We found syndecan-1 expression in proximal and distal tubular epithelial cells, with the negative expression of syndecan-1 within glomerular or peritubular vasculature. Our study result was similar to Adepu et al. who conducted the study and found syndecan-1 in the basolateral layer in proximal tubular epithelial cells in human kidney biopsy samples.22 She made a hypothesis that the increase in plasma syndecan-1 levels was partly derived from the extravascular source such as renal tubular epithelial cells. Our study on living donor patients showed the contradictory results to a previous animals study that showed the presence of syndecan-1 protein in the glomerulus and peritubular capillaries.23 Syndecan-1 expression was not detected in glomerular endothelium might be because of the dominant type of proteoglycan expression in glomerular endothelial cells was syndecan-4, perlecan, and glypican based on research on human glomerular endothelial culture cells in vitro. Other studies also showed the dominant proteoglycans layer in IgA nephropathy are perlecan and biglycan.24,26 Urinary syndecan-1 level can be used as another alternative to detect extravascular shedding of glycocalyx layer.
Our present study found that laparoscopic donor nephrectomy resulted in increased plasma IL-6, syndecan-1, and sVEGFR-2 during pneumoperitoneum insufflation and after gas desufflation. The IL-6 as a mediator in the extrarenal effects of AKI is clinically important, since it may lead to the use of cytokine-binding proteins and other anti-inflammatory agents to improve outcome beyond what current supportive renal measures can offer. Despite the absence of syndecan-1 from the glomerular and peritubular endothelial glycocalyx, it was found in the membrane of the proximal and distal tubules and was important for the survival of renal tubular cells during inflammation. The VEGFR-2 can be a sensitive marker to detect endothelial injury due to perfusion disturbance and inflammation. Both increasing plasma syndecan-1 and sVEGFR-2 level can be interpreted as an early warning of underlying renal injury, rather than plasma creatine, BUN or urine output.

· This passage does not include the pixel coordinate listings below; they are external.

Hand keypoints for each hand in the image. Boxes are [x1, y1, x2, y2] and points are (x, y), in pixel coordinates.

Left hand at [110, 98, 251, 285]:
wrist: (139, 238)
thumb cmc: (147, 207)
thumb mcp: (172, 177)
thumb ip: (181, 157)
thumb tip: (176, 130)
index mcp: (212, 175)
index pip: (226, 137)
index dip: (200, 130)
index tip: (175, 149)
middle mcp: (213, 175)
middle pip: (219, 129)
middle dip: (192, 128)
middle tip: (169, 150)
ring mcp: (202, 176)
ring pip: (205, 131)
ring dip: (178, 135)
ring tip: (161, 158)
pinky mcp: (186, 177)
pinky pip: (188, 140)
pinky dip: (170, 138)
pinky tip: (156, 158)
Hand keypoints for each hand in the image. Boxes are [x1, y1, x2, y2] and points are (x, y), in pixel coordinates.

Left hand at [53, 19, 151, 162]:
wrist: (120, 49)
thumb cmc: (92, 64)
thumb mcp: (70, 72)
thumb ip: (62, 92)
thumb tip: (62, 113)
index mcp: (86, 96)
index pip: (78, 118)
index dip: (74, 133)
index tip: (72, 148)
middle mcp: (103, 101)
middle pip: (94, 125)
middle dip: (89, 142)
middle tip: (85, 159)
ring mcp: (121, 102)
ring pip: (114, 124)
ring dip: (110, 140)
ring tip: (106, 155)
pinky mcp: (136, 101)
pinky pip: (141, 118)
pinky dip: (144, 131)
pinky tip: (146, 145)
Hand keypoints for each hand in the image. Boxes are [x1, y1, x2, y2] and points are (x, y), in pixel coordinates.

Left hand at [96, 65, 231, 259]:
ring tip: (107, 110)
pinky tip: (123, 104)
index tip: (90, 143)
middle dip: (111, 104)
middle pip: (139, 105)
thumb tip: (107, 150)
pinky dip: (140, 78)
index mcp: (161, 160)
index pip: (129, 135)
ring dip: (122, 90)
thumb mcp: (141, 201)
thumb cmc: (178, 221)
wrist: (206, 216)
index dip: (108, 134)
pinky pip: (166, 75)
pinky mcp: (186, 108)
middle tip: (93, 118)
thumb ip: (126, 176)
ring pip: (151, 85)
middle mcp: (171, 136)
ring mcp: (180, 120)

Endothelial injury and renal tubular injury are the earliest signs of hypoperfusion and inflammation due to increased intra-abdominal pressure.1,5,12 From our study results, although the pneumoperitoneum time is relatively short, the increased inflammation reaction, endothelial and renal tubular injury markers were higher especially when the standard pressure was used in comparison to the lower pressure pneumoperitoneum. The low-pressure pneumoperitoneum could attenuate systemic inflammatory response and vascular response compared using the standard pressure. Inhibiting syndecan-1 shedding and the release of VEGFR-2 are believed has renal-protective roles.22,23,28,31 Further experimental and clinical studies on inhibiting syndecan-1 shedding and sVEGFR-2 response to endothelial injury in preventing and reducing kidney injury are warranted.